The trade opens with Jean Grey's friends and family attending her burial and a grief-stricken Cyclops reminiscing about Jean. Along the way, he manages to summarize the entire X-Men run up to that point. Cyclops' abrupt leave of absence would herald Ororo's assuming the leadership role.

The annual (illustrated by John Romita, Jr. and Bob McLeod) tells of how the X-Men and Dr. Strange storm Hell as they attempt to rescue Nightcrawler. This issue also brings to light a very dark secret from Nightcrawler's past (and this on his birthday, too).

Next is a two-issue story featuring Wolverine and Nightcrawler's eventful visit to Canada and their team-up with Alpha Flight as they take on the Wendigo.

This takes us to issues #141-142 which comprise the pivotal, very influential "Days of Future Past," an arc that is as significant as Jim Shooter's "The Adult Legion" story in LEGION OF SUPER-HEROES (issues #354-355, 1967). In the horrifying dystopian future of 2013, where Sentinels run rampant and super-heroes are a thing of the past, anti-mutant hysteria has brought mutants to the brink of extinction. In a last ditch effort to alter the past and thus turn away this future, the consciousness of a middle-aged Katherine Pryde journeys some thirty years back and inhabits the body of her 13-year-old self.
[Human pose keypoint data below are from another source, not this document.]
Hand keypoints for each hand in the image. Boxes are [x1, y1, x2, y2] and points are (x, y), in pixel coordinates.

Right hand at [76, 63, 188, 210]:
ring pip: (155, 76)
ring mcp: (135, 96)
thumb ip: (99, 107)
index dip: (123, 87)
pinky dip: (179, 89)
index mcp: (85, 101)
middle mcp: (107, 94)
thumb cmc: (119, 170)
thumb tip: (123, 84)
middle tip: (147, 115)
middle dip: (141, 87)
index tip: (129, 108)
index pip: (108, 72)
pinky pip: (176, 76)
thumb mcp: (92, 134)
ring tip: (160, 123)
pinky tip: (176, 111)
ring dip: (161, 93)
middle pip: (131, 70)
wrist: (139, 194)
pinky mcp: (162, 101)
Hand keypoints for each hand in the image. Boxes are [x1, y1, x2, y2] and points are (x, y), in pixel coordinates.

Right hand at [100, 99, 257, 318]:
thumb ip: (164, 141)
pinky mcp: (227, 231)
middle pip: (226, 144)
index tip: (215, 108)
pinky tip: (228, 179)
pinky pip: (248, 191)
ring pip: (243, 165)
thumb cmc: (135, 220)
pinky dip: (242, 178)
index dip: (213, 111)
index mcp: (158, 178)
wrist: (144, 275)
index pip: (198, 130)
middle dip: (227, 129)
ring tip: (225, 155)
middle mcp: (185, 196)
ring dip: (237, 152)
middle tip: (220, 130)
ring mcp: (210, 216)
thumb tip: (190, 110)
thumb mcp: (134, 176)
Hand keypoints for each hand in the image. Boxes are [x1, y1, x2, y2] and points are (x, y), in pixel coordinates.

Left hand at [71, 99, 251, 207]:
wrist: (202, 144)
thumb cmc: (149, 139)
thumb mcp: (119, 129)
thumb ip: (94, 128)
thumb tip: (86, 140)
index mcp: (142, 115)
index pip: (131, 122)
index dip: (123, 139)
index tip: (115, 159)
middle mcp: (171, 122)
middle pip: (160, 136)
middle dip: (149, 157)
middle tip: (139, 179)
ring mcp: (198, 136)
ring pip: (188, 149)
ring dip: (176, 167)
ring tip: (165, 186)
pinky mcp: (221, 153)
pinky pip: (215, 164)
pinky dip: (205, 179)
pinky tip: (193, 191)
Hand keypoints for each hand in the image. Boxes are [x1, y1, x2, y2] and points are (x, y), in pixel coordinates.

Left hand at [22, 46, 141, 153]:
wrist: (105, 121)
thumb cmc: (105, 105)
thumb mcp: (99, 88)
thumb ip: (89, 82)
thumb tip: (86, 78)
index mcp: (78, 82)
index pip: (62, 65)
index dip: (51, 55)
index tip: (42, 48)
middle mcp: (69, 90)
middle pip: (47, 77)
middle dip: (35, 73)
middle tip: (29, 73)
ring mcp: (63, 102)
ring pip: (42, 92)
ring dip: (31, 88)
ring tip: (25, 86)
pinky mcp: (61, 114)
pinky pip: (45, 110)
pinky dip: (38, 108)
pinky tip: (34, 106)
Her mission hinges on preventing the assassination of a senator at the hands of the Brotherhood of Evil Mutants. But first Katherine, in her teenaged form, must convince the X-Men that she isn't delusional, and keep in mind that at this stage Kitty was the team's newest and younger member, and an unproven one, at that. The X-Men save the senator, but was Kitty's mission truly successful? Can the future truly be altered? X-Men writers are still figuring this out.
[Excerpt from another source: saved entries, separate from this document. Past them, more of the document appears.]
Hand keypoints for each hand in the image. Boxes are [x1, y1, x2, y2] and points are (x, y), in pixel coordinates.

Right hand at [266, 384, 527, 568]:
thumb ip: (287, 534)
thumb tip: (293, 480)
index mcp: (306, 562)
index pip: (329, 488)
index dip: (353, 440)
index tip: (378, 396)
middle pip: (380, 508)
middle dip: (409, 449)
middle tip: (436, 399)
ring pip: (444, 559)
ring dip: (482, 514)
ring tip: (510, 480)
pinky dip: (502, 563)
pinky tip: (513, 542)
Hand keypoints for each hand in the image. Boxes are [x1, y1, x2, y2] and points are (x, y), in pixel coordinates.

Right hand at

Inarguably, "Days of Future Past" created road maps and sign posts for future story arcs. It's inspired much of the current X-Men mythology. This story blew my mind when I read it decades ago. The groundbreaking stuff that Claremont got up to in those pages - such as killing off the X-Men in the future - are nowadays pretty commonplace, but back then, it resonated like a mother. It, in fact, was so groundbreaking that, in a lot of ways, it's painted the X-Men franchise into a corner. You'll find that a lot of X-Men stories since then can't seem to get away from this bleak dystopian future. "Days of Future Past" is THE TERMINATOR before THE TERMINATOR came around.

This run of issues also bears added historical weight, and it's not because Angel decided to rejoin the team or even that we note a costume change in Wolverine or hear him being called "Logan" for the very first time. No, what happens is that Kitty Pryde officially becomes the newest X-Man, and her presence immediately re-injects that breath of fresh air. It's appropriate that the last issue in this trade is Kitty-centric, as well. "Demon" is the holiday issue. It finds Kitty alone in the Xavier Mansion on Christmas Eve, a night in which the newest X-Man must outwit and survive the demonic N'garai. It's a hell of a rite of passage and demonstrates the qualities that make Kitty such a strong, endearing character. It's no wonder that she partly inspired Joss Whedon's creation of one Buffy Anne Summers.
Forget everything you ever knew about this storyline from the recent film. The film is good, but the book, as they say, the book is so much better. Chris Claremont and John Byrne are at their creative peak, and this storyline is the swansong to their epic run on X-men. It's as grim and gritty as story as any, and its a time travel story done in realistic manner. Byrne is one the best artists ever, Claremont one of the best writers, and this was a wonderful time to read and collect Marvel Comics.